Where are your photos going?

Have you seen this? It’s the story of a St. Louis family whose photo has ended up as an advertisement for a grocery store in Prague. The only problem? The family didn’t authorize it.

Uh oh.

In cases like this, the first place you might think to look would be the photographer. Certainly they licensed the photo for this use, right? Wrong. The photographer specializes in family photos, and would have needed a release to legally license the photo for an advertisement. No release was signed, and the photographer never sold the photo.

So how’d it end up in an ad? Probably a simple Google Image search; a search for “happy family” reveals this photo on the first page of photo results. The photographer, or someone in the family, likely uploaded the photo to some third-party site.

The fault here clearly lies with the shop owner in Prague.

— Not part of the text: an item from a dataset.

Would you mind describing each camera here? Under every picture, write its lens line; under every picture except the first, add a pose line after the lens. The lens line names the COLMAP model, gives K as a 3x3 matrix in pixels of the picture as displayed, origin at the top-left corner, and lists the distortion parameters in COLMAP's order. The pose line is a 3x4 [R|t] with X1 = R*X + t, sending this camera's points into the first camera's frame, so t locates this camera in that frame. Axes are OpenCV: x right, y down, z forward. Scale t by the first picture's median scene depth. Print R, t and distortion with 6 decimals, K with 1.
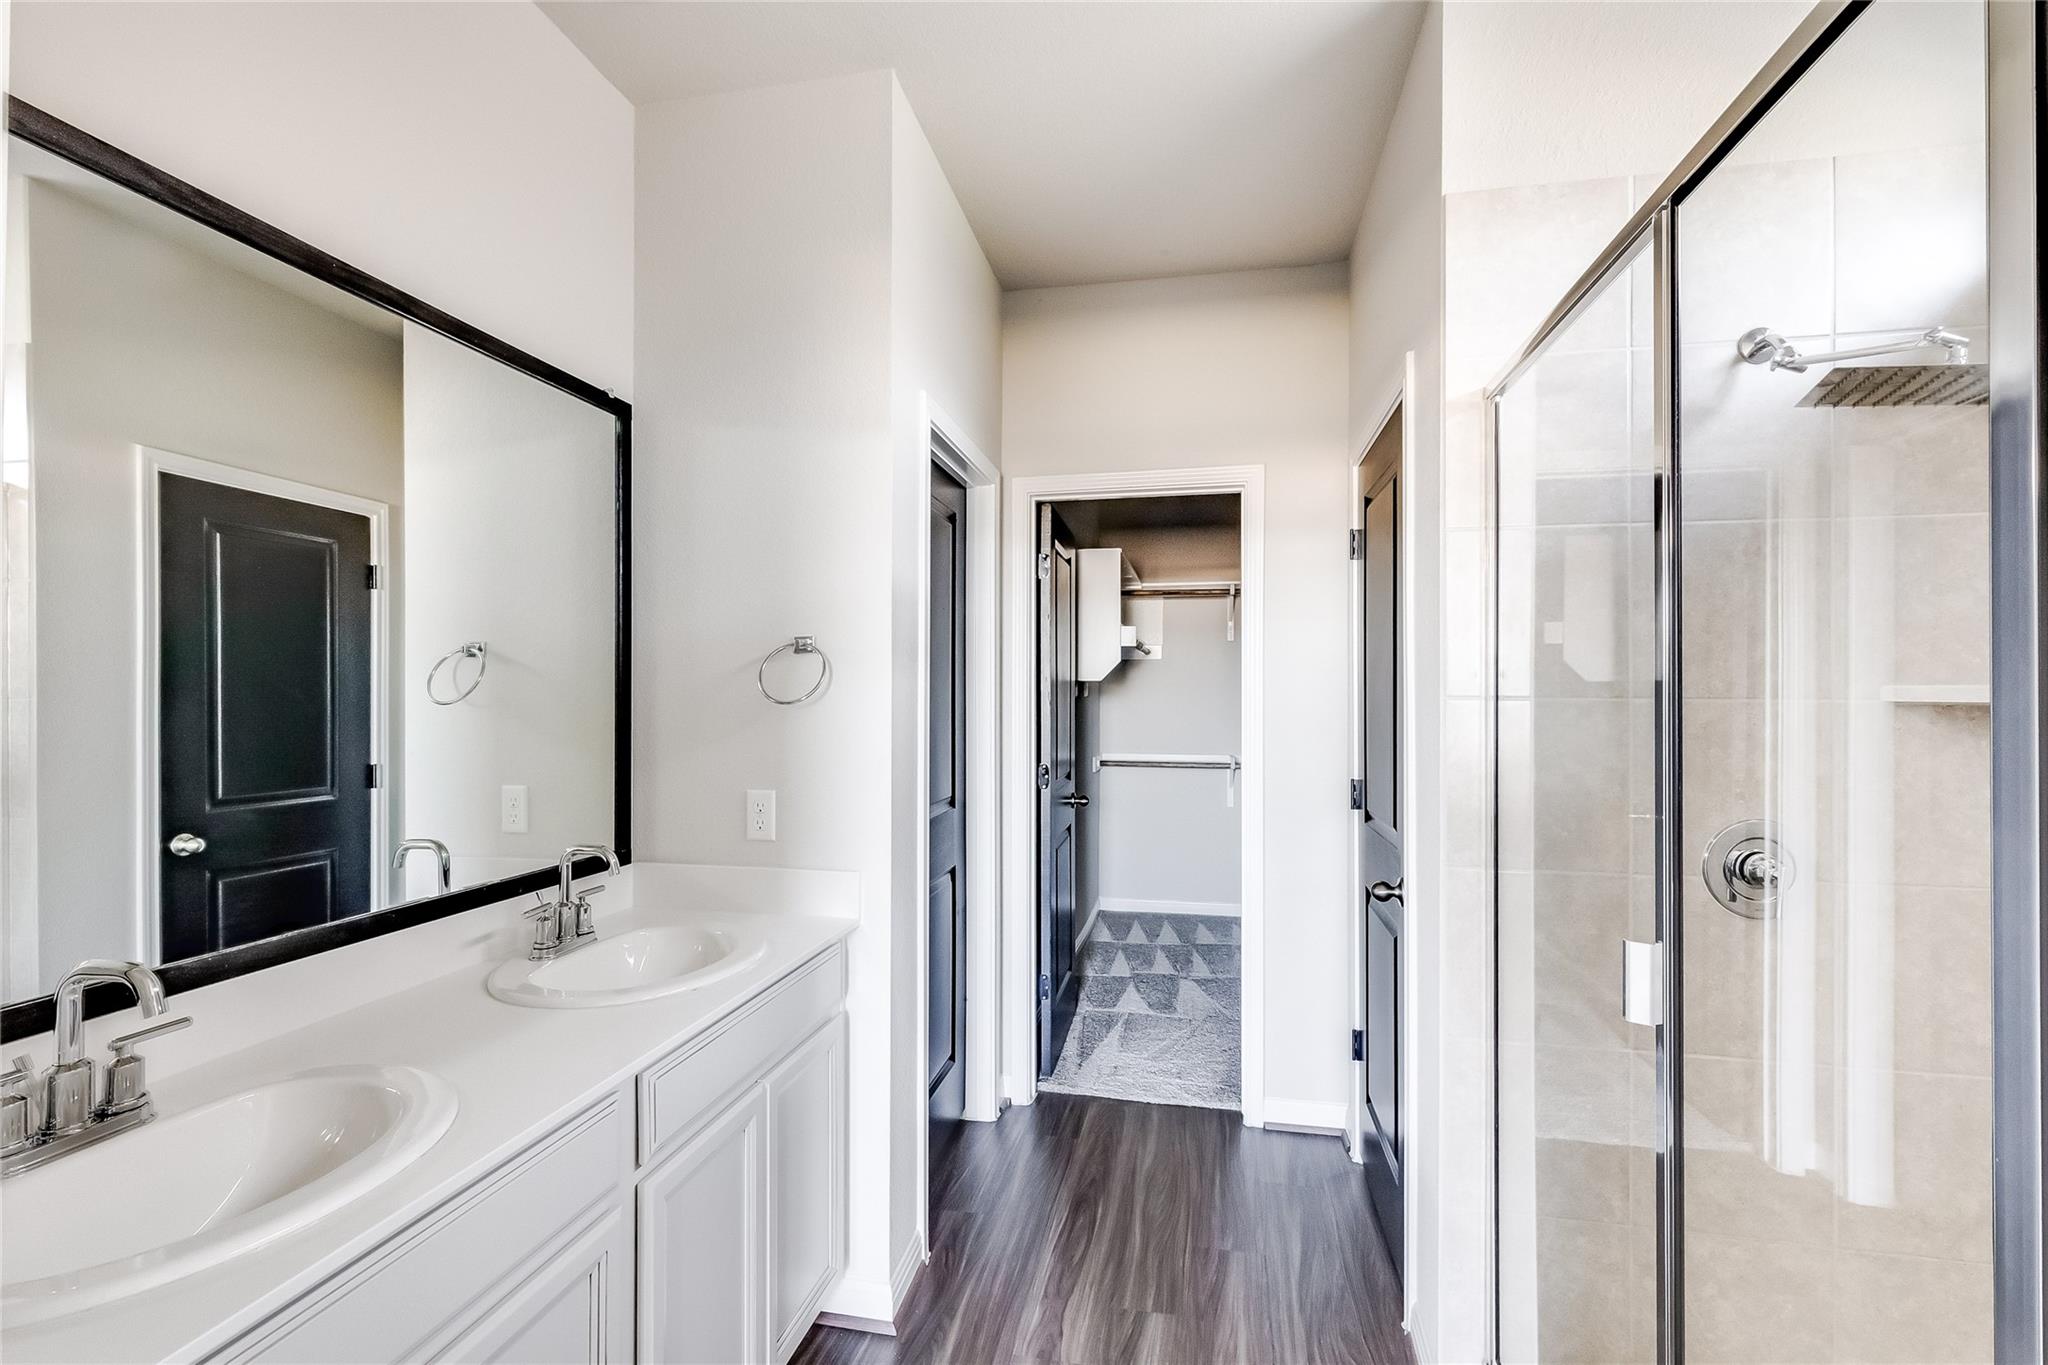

He claims to have thought the photo was computer-generated. That sounds a little weak to me. My guess is he thought he’d never get caught. But it could have been prevented with a little diligence on the part of the photographer and the family. The first lesson? If you put your photos online, other people can–and will–use them at will. Since when has legality stopped anyone from doing what they want?

Times have changed for photographers, and for our clients. This case just shows how hard it is to protect not only our individual photographs but also our businesses. Clients can always find free or cheap photos, whether they’re of quality or not. Sometimes good enough seems to be good enough–especially if the budget is zero.

It also shows how easy it is for a naive client to illegally use an unlicensed photo. Remember, just because it’s online doesn’t mean it’s free to use–whether that’s a photo or a song or a story.

Our clients can be reassured that their photos won’t end up illegally used in advertisements because at Barlow, we don’t upload our photos to web sites other than our own flash-based portfolio and our password-protected client access area.

Photographers, just like musicians, painters, graphic designers and poets, work hard to create our intellectual property. It’s all we have. It’s how we make a living, and so we tend to take this sort of thing seriously. In most cases images are licensed very affordably; there’s no reason to use them illegally. My guess is that the store owner in this case could have easily obtained this photograph–if only it had seemed worth the time and expense to do it the honest way.